# Q1.
###  What is Gradient Boosting Regression?

- Gradient Boosting Regression is a machine learning technique used for regression tasks that builds an ensemble of weak prediction models, typically decision trees, to create a strong predictive model. The technique involves sequentially adding trees to the model, with each new tree correcting the errors of the previous ones. The "gradient" in Gradient Boosting refers to the use of gradient descent to minimize the loss function, guiding the optimization process as new trees are added.

# Q2.
### Implement a simple gradient boosting algorithm from scratch using Python and NumPy. Use a simple regression problem as an example and train the model on a small dataset. Evaluate the model's performance using metrics such as mean squared error and R-squared.

In [1]:
import numpy as np
from sklearn.tree import DecisionTreeRegressor
from sklearn.metrics import mean_squared_error, r2_score

class SimpleGradientBoostingRegressor:
    def __init__(self, n_estimators=100, learning_rate=0.1, max_depth=3):
        self.n_estimators = n_estimators
        self.learning_rate = learning_rate
        self.max_depth = max_depth
        self.models = []

    def fit(self, X, y):
        self.models = []
        residuals = y.copy()
        
        for _ in range(self.n_estimators):
            model = DecisionTreeRegressor(max_depth=self.max_depth)
            model.fit(X, residuals)
            predictions = model.predict(X)
            residuals -= self.learning_rate * predictions
            self.models.append(model)

    def predict(self, X):
        y_pred = np.zeros(X.shape[0])
        for model in self.models:
            y_pred += self.learning_rate * model.predict(X)
        return y_pred

X = np.array([[1], [2], [3], [4], [5]])
y = np.array([1.5, 3.2, 2.8, 5.0, 7.2])

# Train model
model = SimpleGradientBoostingRegressor(n_estimators=10, learning_rate=0.1, max_depth=2)
model.fit(X, y)

# Predictions
predictions = model.predict(X)

# Evaluate model
print(mean_squared_error(y, predictions))
print(r2_score(y, predictions))

2.3767754788396735
0.39219121347185104


# Q3.
###  Experiment with different hyperparameters such as learning rate, number of trees, and tree depth to optimise the performance of the model. Use grid search or random search to find the best hyperparameters

In [2]:
from sklearn.model_selection import GridSearchCV
from sklearn.ensemble import GradientBoostingRegressor

In [3]:
X = np.array([[1], [2], [3], [4], [5]])
y = np.array([1.5, 3.2, 2.8, 5.0, 7.2])

In [4]:
param_grid = {
    'n_estimators': [10, 50, 100],
    'learning_rate': [0.01, 0.1, 0.2],
    'max_depth': [2, 3, 4]
}


In [5]:
model = GradientBoostingRegressor()
grid_search = GridSearchCV(estimator=model, param_grid=param_grid, scoring='neg_mean_squared_error', cv=3)
grid_search.fit(X, y)

In [8]:
best_params = grid_search.best_params_
best_params

{'learning_rate': 0.2, 'max_depth': 3, 'n_estimators': 100}

In [9]:
best_model = grid_search.best_estimator_
best_model

In [10]:
predictions = best_model.predict(X)
print(mean_squared_error(y, predictions))
print(r2_score(y, predictions))

2.1169863720527904e-16
1.0


# Q4.
### What is a weak learner in Gradient Boosting?
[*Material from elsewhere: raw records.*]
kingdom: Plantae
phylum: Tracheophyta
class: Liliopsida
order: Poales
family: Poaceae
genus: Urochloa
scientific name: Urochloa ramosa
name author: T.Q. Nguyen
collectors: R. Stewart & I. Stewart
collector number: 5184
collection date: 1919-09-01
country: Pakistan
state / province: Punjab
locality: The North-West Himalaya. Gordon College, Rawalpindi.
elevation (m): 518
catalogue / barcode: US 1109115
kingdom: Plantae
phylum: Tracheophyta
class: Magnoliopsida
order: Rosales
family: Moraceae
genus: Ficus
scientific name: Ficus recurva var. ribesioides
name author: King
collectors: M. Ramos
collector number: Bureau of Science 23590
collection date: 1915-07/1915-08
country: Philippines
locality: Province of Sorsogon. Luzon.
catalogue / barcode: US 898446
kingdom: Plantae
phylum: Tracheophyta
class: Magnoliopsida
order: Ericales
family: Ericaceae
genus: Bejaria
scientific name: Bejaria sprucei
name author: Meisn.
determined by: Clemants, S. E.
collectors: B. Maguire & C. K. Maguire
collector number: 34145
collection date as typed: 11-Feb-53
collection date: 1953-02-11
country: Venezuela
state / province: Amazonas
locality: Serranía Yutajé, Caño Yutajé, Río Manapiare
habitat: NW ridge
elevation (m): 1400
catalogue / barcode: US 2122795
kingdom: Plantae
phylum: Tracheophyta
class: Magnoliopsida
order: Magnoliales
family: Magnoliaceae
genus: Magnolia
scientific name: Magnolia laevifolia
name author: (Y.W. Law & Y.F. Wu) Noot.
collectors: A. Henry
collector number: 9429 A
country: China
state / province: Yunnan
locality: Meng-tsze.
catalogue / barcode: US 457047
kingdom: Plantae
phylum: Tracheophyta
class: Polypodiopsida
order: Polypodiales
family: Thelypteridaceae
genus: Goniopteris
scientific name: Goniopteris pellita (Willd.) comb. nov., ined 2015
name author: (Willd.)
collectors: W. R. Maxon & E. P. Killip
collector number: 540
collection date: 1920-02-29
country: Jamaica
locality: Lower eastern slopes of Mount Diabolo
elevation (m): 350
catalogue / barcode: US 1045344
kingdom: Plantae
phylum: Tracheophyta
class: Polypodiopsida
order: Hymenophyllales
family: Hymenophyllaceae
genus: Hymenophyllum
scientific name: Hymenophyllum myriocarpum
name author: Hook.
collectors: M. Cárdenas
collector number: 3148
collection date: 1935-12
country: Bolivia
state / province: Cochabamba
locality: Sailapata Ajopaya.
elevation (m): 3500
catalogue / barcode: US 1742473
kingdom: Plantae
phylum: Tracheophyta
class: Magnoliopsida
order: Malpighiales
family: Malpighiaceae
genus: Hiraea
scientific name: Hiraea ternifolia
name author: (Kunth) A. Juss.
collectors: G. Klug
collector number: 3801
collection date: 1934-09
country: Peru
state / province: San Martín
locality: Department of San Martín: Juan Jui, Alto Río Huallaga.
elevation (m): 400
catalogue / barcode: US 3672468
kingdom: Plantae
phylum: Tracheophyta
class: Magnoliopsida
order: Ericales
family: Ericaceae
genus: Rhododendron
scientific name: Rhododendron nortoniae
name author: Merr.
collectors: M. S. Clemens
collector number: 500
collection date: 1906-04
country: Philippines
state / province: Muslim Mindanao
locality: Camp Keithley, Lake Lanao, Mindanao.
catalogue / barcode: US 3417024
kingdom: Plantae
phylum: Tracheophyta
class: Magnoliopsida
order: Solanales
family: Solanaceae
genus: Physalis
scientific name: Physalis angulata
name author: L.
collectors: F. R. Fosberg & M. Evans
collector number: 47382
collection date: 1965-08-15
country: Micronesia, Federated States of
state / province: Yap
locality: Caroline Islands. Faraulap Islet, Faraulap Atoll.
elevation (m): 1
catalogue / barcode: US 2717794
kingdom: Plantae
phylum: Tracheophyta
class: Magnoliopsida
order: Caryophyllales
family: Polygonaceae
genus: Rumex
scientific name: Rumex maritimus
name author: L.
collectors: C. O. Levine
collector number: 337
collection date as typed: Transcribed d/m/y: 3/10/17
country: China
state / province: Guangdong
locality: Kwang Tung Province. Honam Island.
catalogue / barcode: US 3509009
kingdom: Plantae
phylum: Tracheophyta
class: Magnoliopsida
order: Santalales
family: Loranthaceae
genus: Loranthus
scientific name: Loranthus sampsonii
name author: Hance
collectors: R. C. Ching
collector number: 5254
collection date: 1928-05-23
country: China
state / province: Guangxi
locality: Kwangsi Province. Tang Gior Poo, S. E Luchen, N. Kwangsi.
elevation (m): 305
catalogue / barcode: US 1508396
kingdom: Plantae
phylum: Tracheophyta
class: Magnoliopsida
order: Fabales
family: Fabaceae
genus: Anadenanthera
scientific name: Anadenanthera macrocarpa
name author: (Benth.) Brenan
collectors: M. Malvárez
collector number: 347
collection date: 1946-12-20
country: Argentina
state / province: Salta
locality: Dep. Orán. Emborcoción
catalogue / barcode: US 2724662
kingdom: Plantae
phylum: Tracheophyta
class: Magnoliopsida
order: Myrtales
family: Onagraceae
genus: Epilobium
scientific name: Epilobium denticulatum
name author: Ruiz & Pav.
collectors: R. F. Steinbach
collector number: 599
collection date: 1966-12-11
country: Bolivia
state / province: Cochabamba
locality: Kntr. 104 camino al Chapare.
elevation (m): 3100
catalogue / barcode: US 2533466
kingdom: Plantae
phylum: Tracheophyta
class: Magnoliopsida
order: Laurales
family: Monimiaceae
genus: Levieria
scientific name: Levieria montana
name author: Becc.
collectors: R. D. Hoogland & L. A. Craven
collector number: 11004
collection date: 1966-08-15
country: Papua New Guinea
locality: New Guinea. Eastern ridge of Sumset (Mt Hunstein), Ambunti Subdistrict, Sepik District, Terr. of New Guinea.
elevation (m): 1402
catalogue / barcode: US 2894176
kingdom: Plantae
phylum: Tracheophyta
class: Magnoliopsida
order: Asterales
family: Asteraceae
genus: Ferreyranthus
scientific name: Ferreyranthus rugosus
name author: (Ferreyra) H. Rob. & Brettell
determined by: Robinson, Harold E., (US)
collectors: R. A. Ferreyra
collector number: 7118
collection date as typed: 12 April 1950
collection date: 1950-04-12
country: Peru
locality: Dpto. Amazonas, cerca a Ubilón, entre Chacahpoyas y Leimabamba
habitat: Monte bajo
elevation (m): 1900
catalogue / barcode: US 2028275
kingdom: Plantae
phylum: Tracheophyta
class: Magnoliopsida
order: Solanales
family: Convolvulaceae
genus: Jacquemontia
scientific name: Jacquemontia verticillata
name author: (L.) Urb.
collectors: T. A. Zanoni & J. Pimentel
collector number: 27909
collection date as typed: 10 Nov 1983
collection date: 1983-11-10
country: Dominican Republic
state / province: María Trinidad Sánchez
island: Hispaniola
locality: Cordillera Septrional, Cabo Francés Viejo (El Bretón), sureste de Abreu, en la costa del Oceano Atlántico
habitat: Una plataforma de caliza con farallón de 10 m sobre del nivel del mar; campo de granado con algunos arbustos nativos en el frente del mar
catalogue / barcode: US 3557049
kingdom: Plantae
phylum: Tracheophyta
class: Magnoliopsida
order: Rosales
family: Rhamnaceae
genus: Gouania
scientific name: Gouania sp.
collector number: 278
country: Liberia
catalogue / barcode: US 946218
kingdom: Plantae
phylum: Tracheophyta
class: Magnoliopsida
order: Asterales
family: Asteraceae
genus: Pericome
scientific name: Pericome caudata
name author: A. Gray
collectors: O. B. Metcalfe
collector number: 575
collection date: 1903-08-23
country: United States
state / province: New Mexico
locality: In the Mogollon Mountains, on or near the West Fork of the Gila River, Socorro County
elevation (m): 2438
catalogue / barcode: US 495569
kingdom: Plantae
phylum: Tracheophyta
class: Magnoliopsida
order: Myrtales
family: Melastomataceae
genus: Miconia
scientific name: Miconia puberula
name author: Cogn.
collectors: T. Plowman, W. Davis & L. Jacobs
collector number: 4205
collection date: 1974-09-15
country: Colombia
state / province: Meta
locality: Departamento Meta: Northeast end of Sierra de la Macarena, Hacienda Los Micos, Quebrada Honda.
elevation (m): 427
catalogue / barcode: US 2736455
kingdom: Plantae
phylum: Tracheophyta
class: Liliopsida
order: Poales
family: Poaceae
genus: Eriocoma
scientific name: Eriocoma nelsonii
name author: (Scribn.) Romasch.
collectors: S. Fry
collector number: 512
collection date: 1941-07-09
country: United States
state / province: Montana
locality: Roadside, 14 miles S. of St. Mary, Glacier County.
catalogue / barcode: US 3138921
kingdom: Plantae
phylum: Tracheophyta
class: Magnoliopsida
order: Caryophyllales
A weak learner in Gradient Boosting is a simple model that performs slightly better than random guessing. It has limited predictive power individually but can be significantly improved when combined with other weak learners. In Gradient Boosting, decision trees with shallow depth are commonly used as weak learners.

# Q5.
### What is the intuition behind the Gradient Boosting algorithm?

- The intuition behind Gradient Boosting is to sequentially add models to an ensemble where each new model aims to correct the errors made by the previous models. By minimizing the residuals of the predictions iteratively, the ensemble's performance improves over time. This is done by fitting each new model to the negative gradient of the loss function with respect to the ensemble's current predictions.

# Q6.
### How does the Gradient Boosting algorithm build an ensemble of weak learners?

- Initialize the model
- Compute Residuals
- Fit a Weak Learner
- Update the model
- Repeat 
- Final Model : sum of the initial model and the scaled predictions of all the weak learners.

# Q7.
### What are the steps involved in constructing the mathematical intuition of the Gradient Boosting algorithm?

- Initialize with a simple model, such as the mean of the target values.
- Compute residuals for the current model.
- Fit a weak learner to the residuals.
- Update the model by adding the weak learner's predictions, scaled by a - learning rate.
- Repeat the process for a specified number of iterations.
- Combine all weak learners to form the final model.